<h2>June 18-22, 2018 / Exoplanets.org Work</h2>
<i>Peter Forshay</i>

Import the necessary Python libraries to start.

In [1]:
from astropy.coordinates import SkyCoord
import astropy.units as u
import os
import pandas as pd
import sqlite3

<h3>Getting Data</h3>
Set up some global variables with important filenames.  CSV files are available to download from each of the three main sites I used (Exoplanets.org, the NASA Exoplanet Archive, and Exoplanet.eu).  I included only confirmed planets with each CSV request.  Save these files as you like and update the file paths here.

In [2]:
EOD_PATH = "exoplanets.csv"
EU_PATH = "exoplanet_eu_catalog.csv"
ARC_PATH = "nasa_archive_confirmed.csv"

Use Panda's built-in 'read_csv' function to read the CSV files into DataFrames.  The NASA Archive file begins with several rows of column definitions, all commented with '#'.

In [3]:
EOD_FRAME = pd.read_csv(EOD_PATH, dtype="str")
EU_FRAME = pd.read_csv(EU_PATH)
ARC_FRAME = pd.read_csv(ARC_PATH, comment='#')

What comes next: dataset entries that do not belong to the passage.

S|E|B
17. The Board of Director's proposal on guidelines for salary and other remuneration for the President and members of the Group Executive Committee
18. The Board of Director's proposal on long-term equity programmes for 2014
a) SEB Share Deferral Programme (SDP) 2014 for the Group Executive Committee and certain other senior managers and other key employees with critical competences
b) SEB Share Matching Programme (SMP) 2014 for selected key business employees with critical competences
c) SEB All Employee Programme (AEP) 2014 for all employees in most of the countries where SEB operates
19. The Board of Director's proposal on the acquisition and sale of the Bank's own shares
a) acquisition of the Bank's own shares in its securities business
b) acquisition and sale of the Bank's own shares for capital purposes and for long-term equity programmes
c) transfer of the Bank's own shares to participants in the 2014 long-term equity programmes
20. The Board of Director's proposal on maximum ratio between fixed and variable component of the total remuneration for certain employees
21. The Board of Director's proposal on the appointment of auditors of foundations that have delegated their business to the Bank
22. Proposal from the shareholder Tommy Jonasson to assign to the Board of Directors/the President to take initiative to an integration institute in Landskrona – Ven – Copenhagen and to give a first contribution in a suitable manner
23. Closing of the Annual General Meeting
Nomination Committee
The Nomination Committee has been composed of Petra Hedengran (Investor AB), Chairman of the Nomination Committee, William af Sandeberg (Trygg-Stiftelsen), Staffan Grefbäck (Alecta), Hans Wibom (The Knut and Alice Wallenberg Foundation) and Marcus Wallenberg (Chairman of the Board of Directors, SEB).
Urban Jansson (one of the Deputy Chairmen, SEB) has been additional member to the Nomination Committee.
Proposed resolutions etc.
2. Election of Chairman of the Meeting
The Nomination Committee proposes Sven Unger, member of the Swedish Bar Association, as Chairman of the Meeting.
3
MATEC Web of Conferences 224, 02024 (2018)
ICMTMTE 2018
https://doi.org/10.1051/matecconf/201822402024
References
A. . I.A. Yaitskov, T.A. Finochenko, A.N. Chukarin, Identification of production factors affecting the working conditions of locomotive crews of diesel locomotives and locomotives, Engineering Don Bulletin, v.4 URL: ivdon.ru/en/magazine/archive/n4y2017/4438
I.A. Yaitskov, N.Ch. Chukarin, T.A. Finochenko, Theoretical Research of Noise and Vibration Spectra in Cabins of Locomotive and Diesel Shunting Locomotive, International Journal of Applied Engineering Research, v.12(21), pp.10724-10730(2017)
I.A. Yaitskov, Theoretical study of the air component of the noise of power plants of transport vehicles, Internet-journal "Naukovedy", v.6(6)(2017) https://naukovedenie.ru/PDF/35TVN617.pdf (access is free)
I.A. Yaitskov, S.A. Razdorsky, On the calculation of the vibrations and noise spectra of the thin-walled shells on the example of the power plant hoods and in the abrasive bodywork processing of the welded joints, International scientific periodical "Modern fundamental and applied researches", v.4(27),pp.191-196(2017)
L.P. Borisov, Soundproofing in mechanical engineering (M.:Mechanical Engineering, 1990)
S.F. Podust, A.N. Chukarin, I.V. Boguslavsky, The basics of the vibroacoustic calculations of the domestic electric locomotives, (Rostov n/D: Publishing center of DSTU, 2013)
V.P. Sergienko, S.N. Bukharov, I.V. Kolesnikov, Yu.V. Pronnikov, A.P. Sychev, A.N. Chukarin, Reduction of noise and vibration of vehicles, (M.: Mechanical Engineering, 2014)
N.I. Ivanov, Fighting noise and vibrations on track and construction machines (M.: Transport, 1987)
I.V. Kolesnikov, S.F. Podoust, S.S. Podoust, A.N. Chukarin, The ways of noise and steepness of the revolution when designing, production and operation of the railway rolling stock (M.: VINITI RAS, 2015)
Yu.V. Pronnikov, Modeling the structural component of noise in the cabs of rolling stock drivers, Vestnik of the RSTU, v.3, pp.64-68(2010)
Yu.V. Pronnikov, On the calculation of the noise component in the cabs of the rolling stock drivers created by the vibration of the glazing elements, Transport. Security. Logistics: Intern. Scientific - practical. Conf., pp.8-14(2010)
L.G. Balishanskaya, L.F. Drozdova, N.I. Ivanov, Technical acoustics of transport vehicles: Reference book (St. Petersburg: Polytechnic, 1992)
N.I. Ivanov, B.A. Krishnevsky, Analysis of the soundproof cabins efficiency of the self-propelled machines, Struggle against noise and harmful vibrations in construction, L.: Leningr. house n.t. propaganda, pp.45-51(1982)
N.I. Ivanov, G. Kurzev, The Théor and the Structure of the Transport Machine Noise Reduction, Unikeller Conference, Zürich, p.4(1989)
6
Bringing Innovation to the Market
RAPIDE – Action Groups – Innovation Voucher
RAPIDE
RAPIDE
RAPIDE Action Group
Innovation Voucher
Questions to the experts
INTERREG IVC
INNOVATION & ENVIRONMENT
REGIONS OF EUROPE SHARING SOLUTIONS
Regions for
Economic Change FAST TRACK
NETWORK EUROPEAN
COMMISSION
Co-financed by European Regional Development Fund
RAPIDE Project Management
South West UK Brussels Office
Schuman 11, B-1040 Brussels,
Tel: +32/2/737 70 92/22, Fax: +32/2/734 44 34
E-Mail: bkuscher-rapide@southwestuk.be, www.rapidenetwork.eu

It'll be a lot easier to examine our results in a SQLite file, as opposed to more CSV's.

In [4]:
def create_sqlite_file():
    """
    Create and connect to a new SQLite database file.
    """
    
    # Provide a filename and erase any pre-existing
    # stale file.
    filename = "exoplanet_tables.db"
    if os.path.isfile(filename):
        os.remove(filename)
    
    conn = sqlite3.connect(filename)
    
    return conn

Connect to our SQLite database and write our first table with the full EOD contents.

In [5]:
CONN = create_sqlite_file()
EOD_FRAME.to_sql("EOD", CONN)

<h3>Identify Exoplanets Already Entered in EOD</h3>
Since we're trying to compare the EOD contents with those of other archives, we'll want to aggregate all the names of exoplanets already present in the EOD.

In [6]:
def get_all_eod_names(eod_frame):
    """
    Collect target names from all possible name fields in
    the EOD contents.
    
    :param eod_frame:  The current EOD contents.
    :type eod_frame:  Pandas.DataFrame
    """
    
    name_fields = ["NAME",
                   "OTHERNAME",
                   "JSNAME",
                   "EANAME",
                   "CPSNAME",
                   "SMENAME",
                   "TABLENAME",
                   "SIMBADNAME",
                   "ETDNAME"]
    all_names = []
    
    for field in name_fields:
        
        # Some of these fields may be defunct.  If confirmed, list
        # can be trimmed and 'try' removed.
        try:
            all_names.extend(eod_frame[field].tolist())
        except KeyError:
            continue
            
    # Filter out any None entries and return the unique list.
    all_names = filter(None, all_names)
    return list(set(all_names))

In [7]:
EOD_NAMES = get_all_eod_names(EOD_FRAME)

We also have a list of exoplanets we wish to exclude in a text file.  We can add these exoplanets to our current list and pretend these are already present in EOD to exclude them from any missing entry searches.

In [8]:
def read_skip_planets_txt(path):
    """
    Read a text file containing exoplanet names to omit
    from EOD.
    
    :param path:  File path to the text file.
    :type path:  str
    """
    
    skip = []
    
    with open(path, 'r') as skipfile:
        for line in skipfile:
            skip.append(line.strip())
            
    return skip

In [9]:
SKIP_PATH = "skip_planets.txt"
EOD_NAMES.extend(read_skip_planets_txt(SKIP_PATH))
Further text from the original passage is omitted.